Il mondo del terzo settore è una realtà molto articolata e soprattutto parcellizzata: accanto a pochi grandi enti e alle organizzazioni di discrete dimensioni, come molte cooperative sociali, c’è una moltitudine di piccole e preziose entità che pur avendo cultura e capacità organizzative, oltre che alta reputazione e alto valore sociale, non accedono ai fondi del 5 per mille perché, appunto troppo piccole, e poco propense a investire risorse nella raccolta fondi preferendo destinarle alle attività sociali. “Il fundraising, che è cosa diversa dalla raccolta fondi che è ’collecting’, richiede competenza e tempo – prosegue Zanella – risorse che il terzo settore ha, e può avere. I professionisti possono affiancare le organizzazioni, o formare risorse interne alle organizzazioni.
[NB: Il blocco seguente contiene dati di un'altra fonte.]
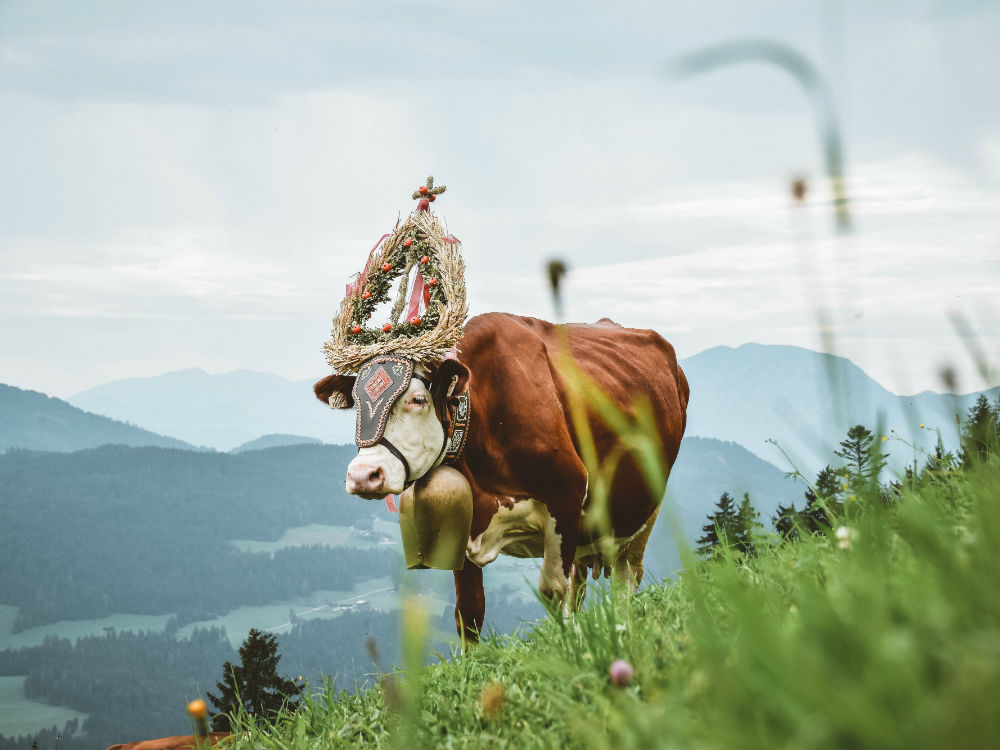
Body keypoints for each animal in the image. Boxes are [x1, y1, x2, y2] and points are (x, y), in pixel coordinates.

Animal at [312, 312, 688, 640]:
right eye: (356, 405)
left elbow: (553, 591)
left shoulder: (566, 498)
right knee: (580, 585)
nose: (364, 475)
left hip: (643, 512)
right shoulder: (462, 516)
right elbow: (469, 611)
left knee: (625, 580)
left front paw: (566, 648)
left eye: (417, 399)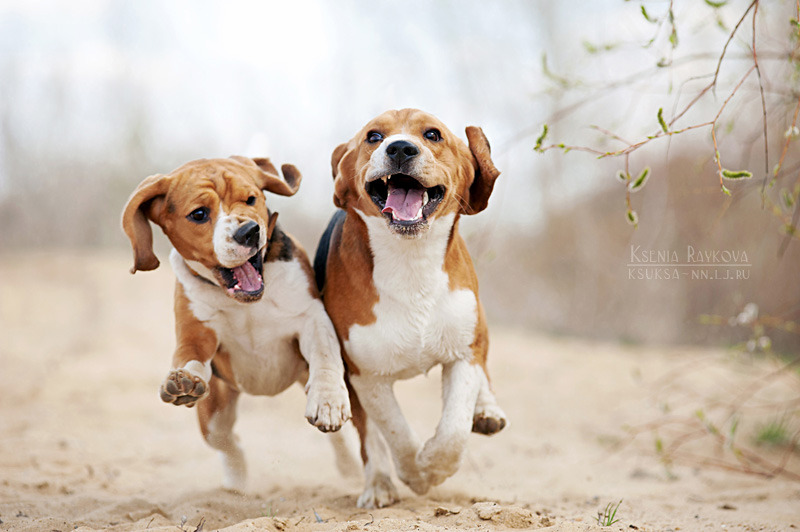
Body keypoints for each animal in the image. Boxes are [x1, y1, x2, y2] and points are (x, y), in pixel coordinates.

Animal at [121, 156, 350, 492]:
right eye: (199, 214)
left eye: (251, 199)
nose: (249, 232)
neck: (247, 301)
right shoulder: (196, 334)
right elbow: (190, 357)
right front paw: (185, 380)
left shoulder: (311, 318)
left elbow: (324, 356)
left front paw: (328, 399)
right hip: (214, 415)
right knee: (229, 443)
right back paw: (236, 485)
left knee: (343, 441)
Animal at [312, 107, 506, 508]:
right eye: (373, 137)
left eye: (432, 135)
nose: (400, 148)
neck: (410, 259)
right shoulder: (365, 374)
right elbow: (394, 432)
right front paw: (417, 474)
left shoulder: (463, 355)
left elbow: (453, 431)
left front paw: (433, 464)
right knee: (370, 440)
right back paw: (379, 484)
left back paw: (487, 408)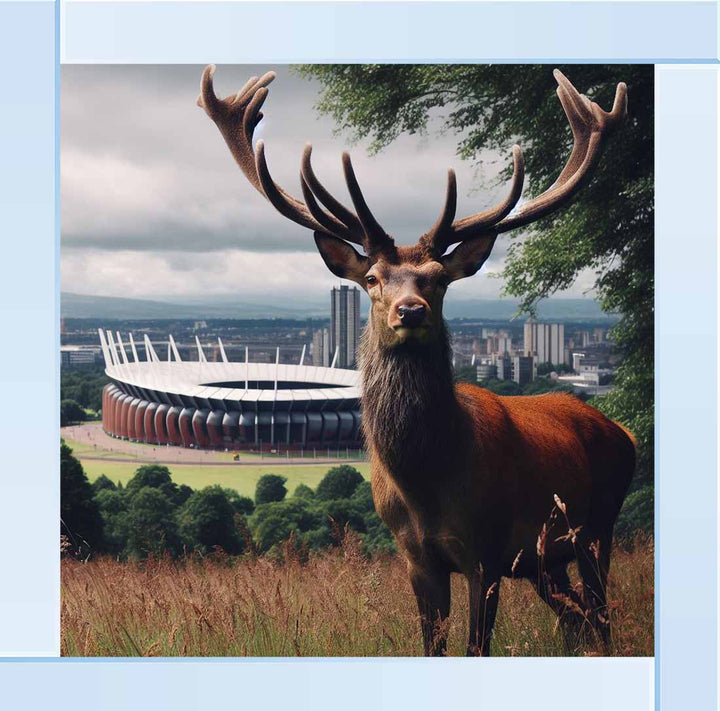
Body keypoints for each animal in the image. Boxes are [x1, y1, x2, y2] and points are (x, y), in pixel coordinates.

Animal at [198, 66, 635, 656]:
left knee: (601, 616)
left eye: (439, 279)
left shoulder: (486, 552)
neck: (429, 481)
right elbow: (433, 647)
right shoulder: (416, 557)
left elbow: (476, 648)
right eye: (372, 278)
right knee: (576, 619)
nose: (410, 310)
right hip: (547, 561)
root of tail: (623, 432)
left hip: (596, 529)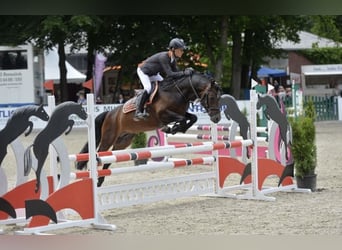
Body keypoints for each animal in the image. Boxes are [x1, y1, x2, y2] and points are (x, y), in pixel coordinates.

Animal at [76, 71, 223, 187]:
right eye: (211, 97)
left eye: (219, 97)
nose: (216, 118)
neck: (178, 92)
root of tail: (109, 113)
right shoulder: (163, 114)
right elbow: (182, 119)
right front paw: (172, 128)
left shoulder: (180, 112)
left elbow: (193, 117)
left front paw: (176, 128)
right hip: (108, 137)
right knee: (100, 154)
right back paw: (93, 176)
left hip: (123, 141)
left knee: (110, 159)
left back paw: (100, 181)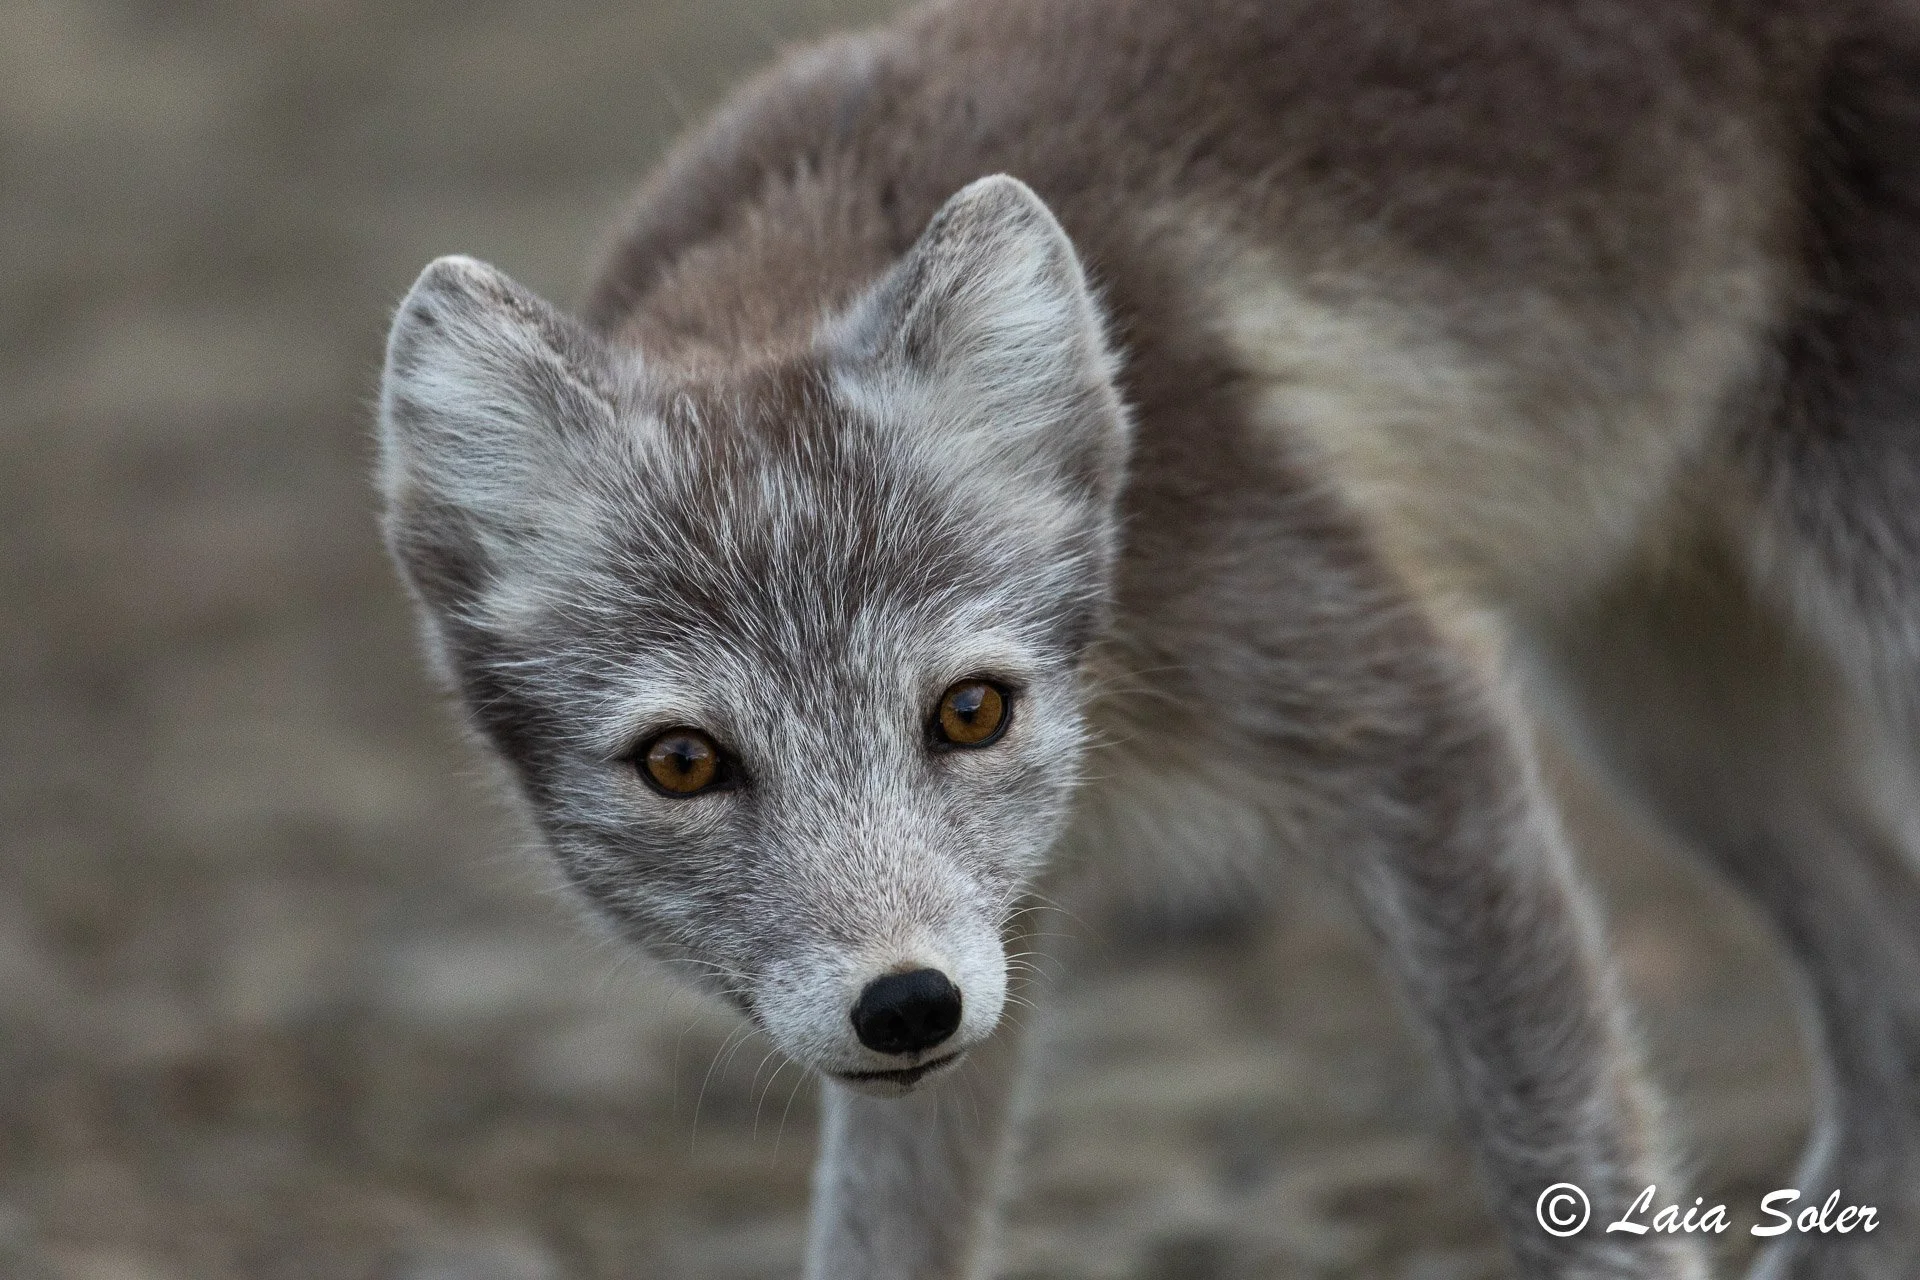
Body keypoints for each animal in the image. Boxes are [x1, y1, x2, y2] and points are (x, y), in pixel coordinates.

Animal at [373, 0, 1920, 1275]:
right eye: (684, 763)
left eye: (970, 710)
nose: (905, 1006)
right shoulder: (1001, 935)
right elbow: (882, 1237)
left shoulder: (1411, 722)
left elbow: (1571, 1166)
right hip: (1662, 712)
Ma è necessario che le stesse organizzazioni si muovano in una visione strategica di lungo periodo sia per i risultati delle iniziative di fundraising, pensiamo alle campagne sui lasciti testamentari, sia nella prospettiva della sostenibilità nel tempo dell’organizzazione stessa. Pensiamo per esempio a quelle realtà legate a un fondatore carismatico in grado di attirare da solo attenzione e risorse: se vuole guardare al futuro, diventare ‘istituzione’, deve investire in competenze”.
Il 5 per 1000 è oggi uno strumento essenziale per la sopravvivenza e lo sviluppo di moltissime organizzazioni del terzo settore, ma in realtà ancora poco valorizzato: solo poco più del 15% degli enti del terzo settore riescono ad accedervi. Ad eccezione di una ventina di realtà, chi vi accede riceve un contributo particolarmente esiguo e circa il 90 per cento delle organizzazioni raccoglie solo una decina di firme. I margini per valorizzarlo e renderlo davvero uno strumento di crescita per attività di alto valore sociale sono quindi enormi.